## About this exercise
Restate every record exactly as it is written, while omitting the pictures it holds.

(Collected data)
○ ○ ○ ○

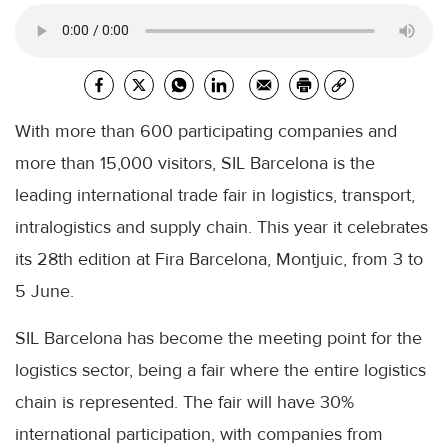
With more than 600 participating companies and
more than 15,000 visitors, SIL Barcelona is the
leading international trade fair in logistics, transport,
intralogistics and supply chain. This year it celebrates
its 28th edition at Fira Barcelona, ​​Montjuic, from 3 to
5 June.
SIL Barcelona has become the meeting point for the
logistics sector, being a fair where the entire logistics
chain is represented. The fair will have 30%
international participation, with companies from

○ ○ ○ ○

## Reply
With more than 600 participating companies and
more than 15,000 visitors, SIL Barcelona is the
leading international trade fair in logistics, transport,
intralogistics and supply chain. This year it celebrates
its 28th edition at Fira Barcelona, ​​Montjuic, from 3 to
5 June.
SIL Barcelona has become the meeting point for the
logistics sector, being a fair where the entire logistics
chain is represented. The fair will have 30%
international participation, with companies from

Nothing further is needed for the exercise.